/ Jun 03, 2025

Subsídio na luz deve ser reduzido, diz CEO da Eletrobras – 01/06/2025 – Mercado

Em setembro de 2023, o executivo Ivan Monteiro teve que lidar com um apagão em várias regiões no Brasil no primeiro dia em que assumiu o comando da maior empresa de energia privada da América Latina, privatizada em 2022. Menos de dois anos depois, o CEO da Eletrobras diz que a desestatização foi boa para o Brasil e para a empresa com o aumento dos investimentos.

Na primeira entrevista no cargo, na sede da empresa, num prédio renovado no centro do Rio de Janeiro, ele defende o corte de subsídios, os chamados jabutis, na discussão no Congresso Nacional da MP (Medida Provisória) do setor elétrico, enviada no final de maio pelo governo Lula.

“Todo mundo entende o subsídio como um incentivo colocado para indústrias emergentes, com data para ser retirado. Se mantém o subsídio, distorce a rentabilidade do ativo”, diz Monteiro.

=-=-=-=-=

COMPLETE O SEGUINTE:
1. Indique se cada afirmação concorda com a reportagem sobre a Eletrobras, respondendo sim ou não e citando literalmente as palavras do texto que decidem a questão: (a) Ivan Monteiro assumiu o comando da Eletrobras em setembro de 2023; (b) a Eletrobras foi privatizada em 2020; (c) a MP do setor elétrico foi enviada pelo governo Lula no final de maio.
2. Reproduza sem alterações o trecho da reportagem sobre a Eletrobras que começa em "Subsídio na luz" e vai até "pelo governo Lula.", incluindo estas últimas palavras.
Os dados não precisam ser consultados.

DADOS FORNECIDOS:
=-=-=-=-=

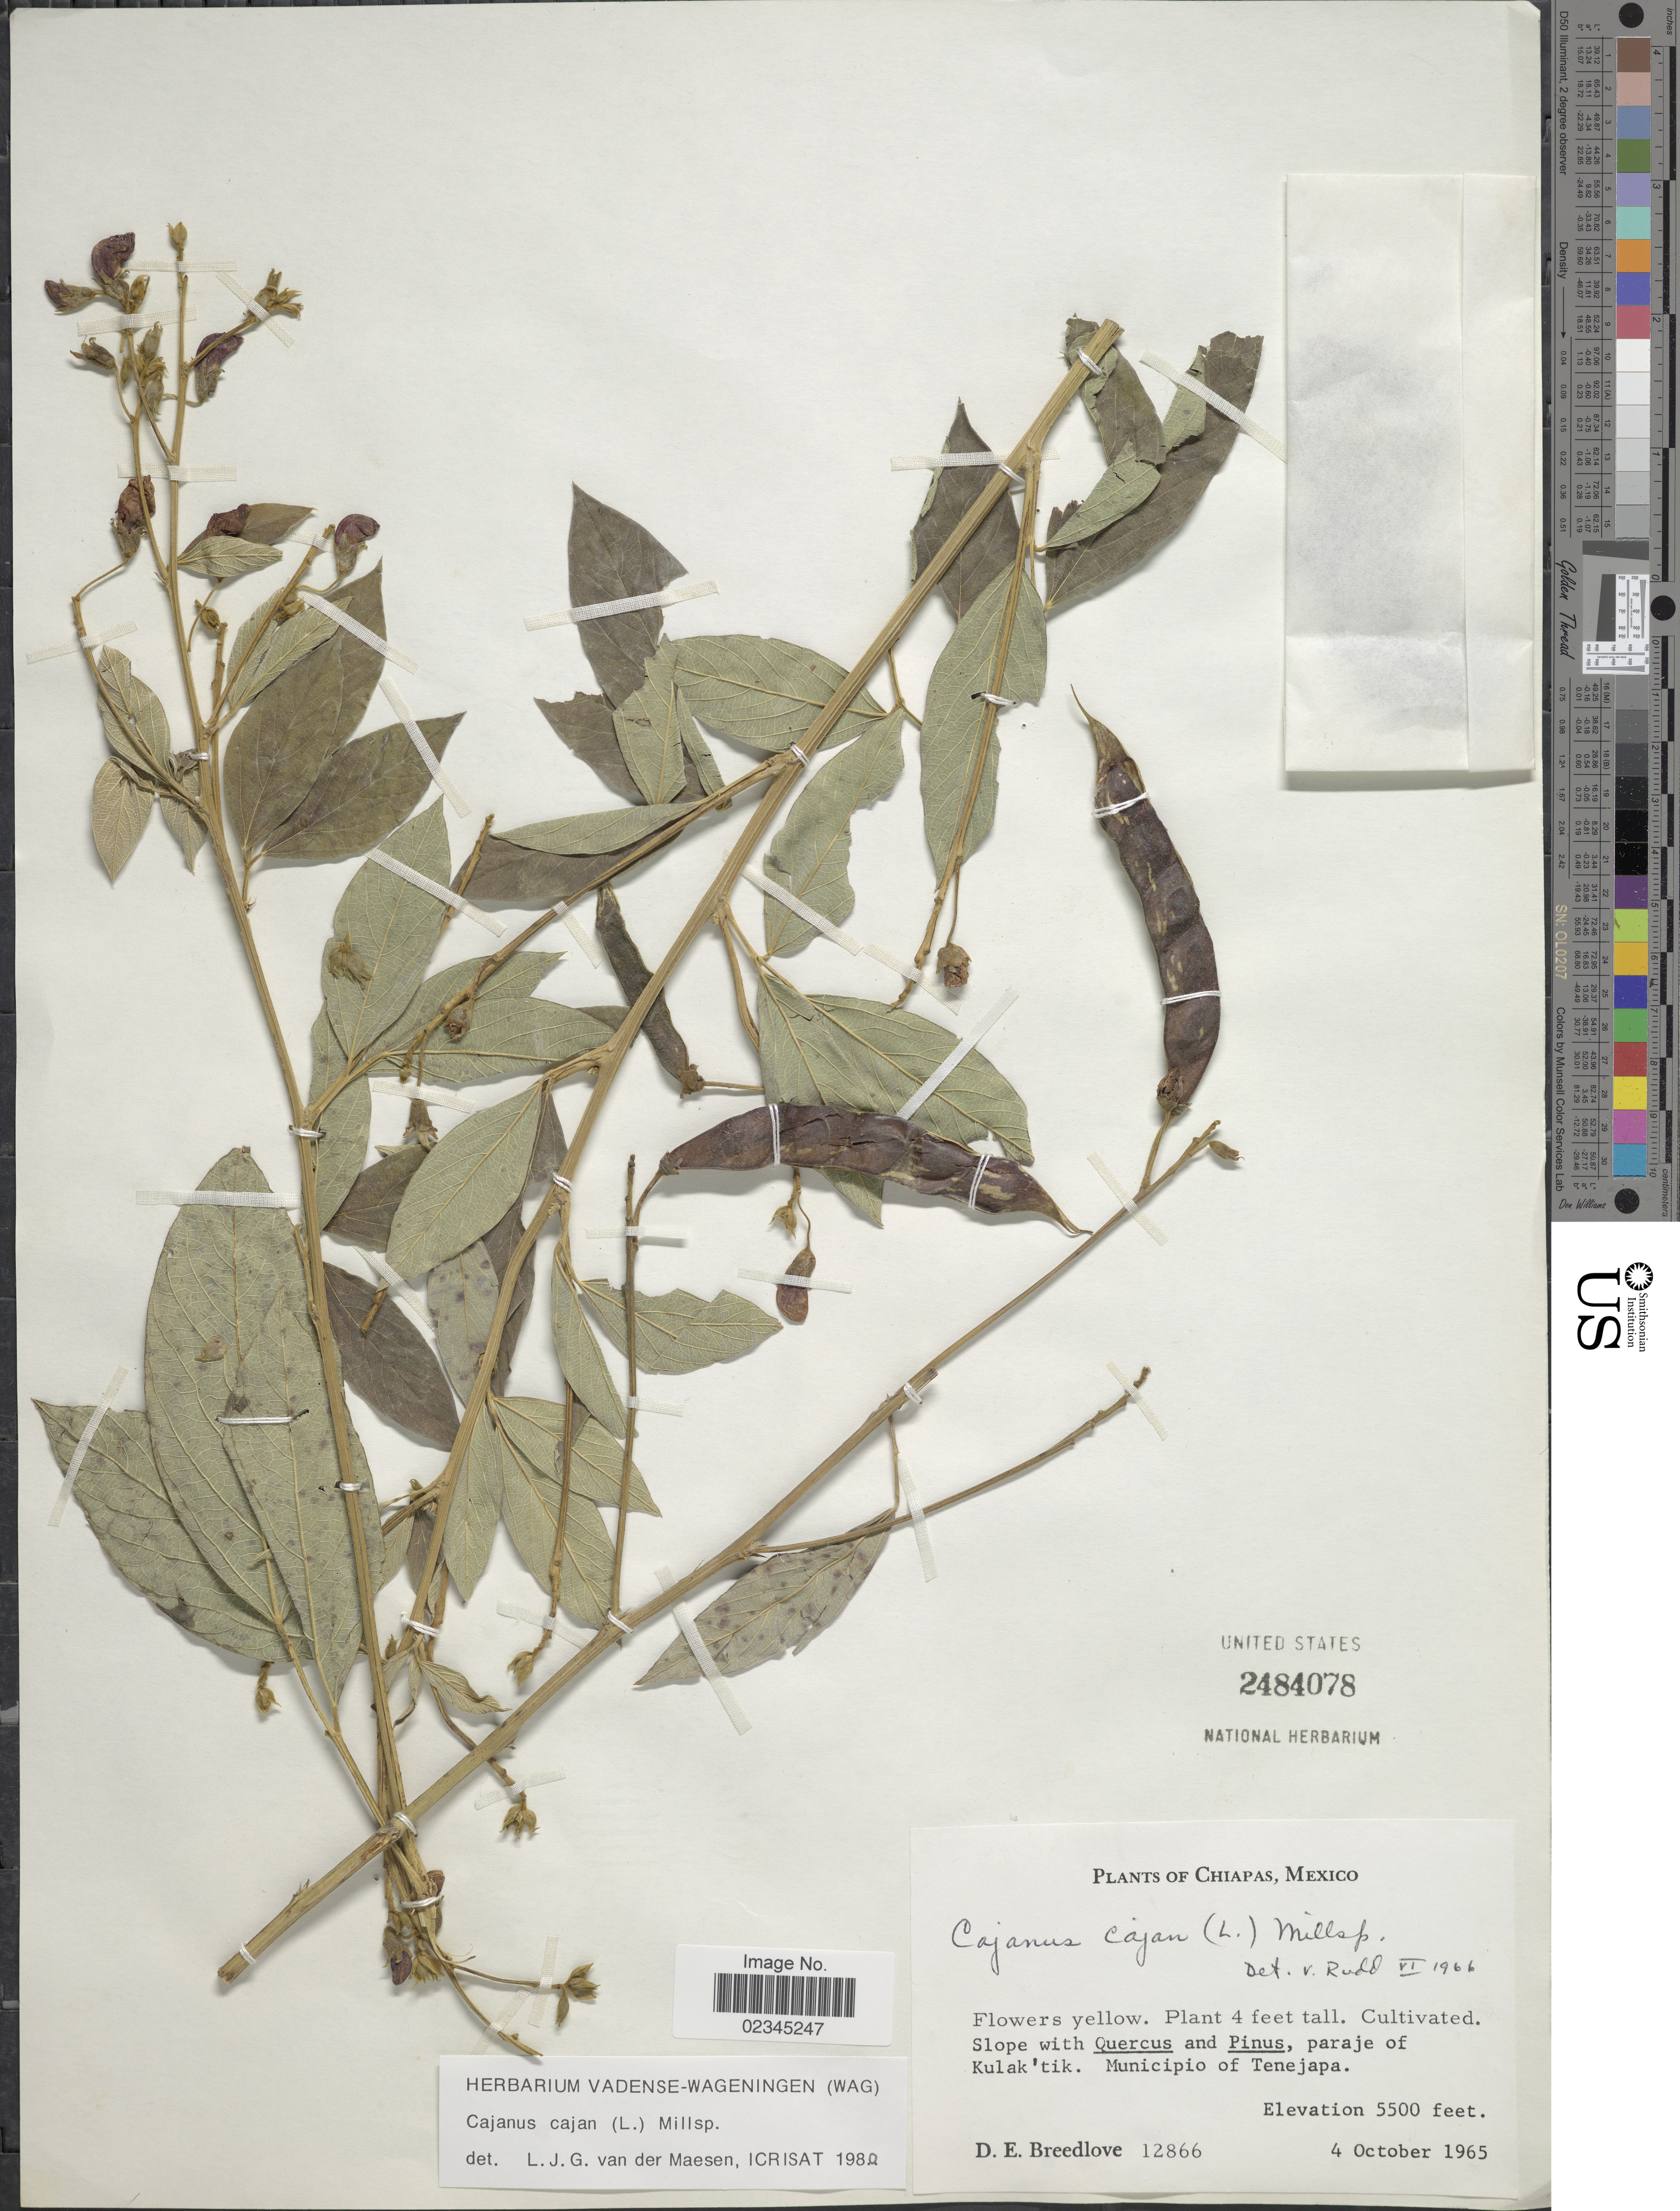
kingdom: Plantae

=-=-=-=-=

RESPOSTAS POR TAREFA:
1.
(a) Sim: "Em setembro de 2023, o executivo Ivan Monteiro teve que lidar com um apagão em várias regiões no Brasil no primeiro dia em que assumiu o comando".
(b) Não: "privatizada em 2022".
(c) Sim: "enviada no final de maio pelo governo Lula".

2.
Subsídio na luz deve ser reduzido, diz CEO da Eletrobras – 01/06/2025 – Mercado

Em setembro de 2023, o executivo Ivan Monteiro teve que lidar com um apagão em várias regiões no Brasil no primeiro dia em que assumiu o comando da maior empresa de energia privada da América Latina, privatizada em 2022. Menos de dois anos depois, o CEO da Eletrobras diz que a desestatização foi boa para o Brasil e para a empresa com o aumento dos investimentos.

Na primeira entrevista no cargo, na sede da empresa, num prédio renovado no centro do Rio de Janeiro, ele defende o corte de subsídios, os chamados jabutis, na discussão no Congresso Nacional da MP (Medida Provisória) do setor elétrico, enviada no final de maio pelo governo Lula.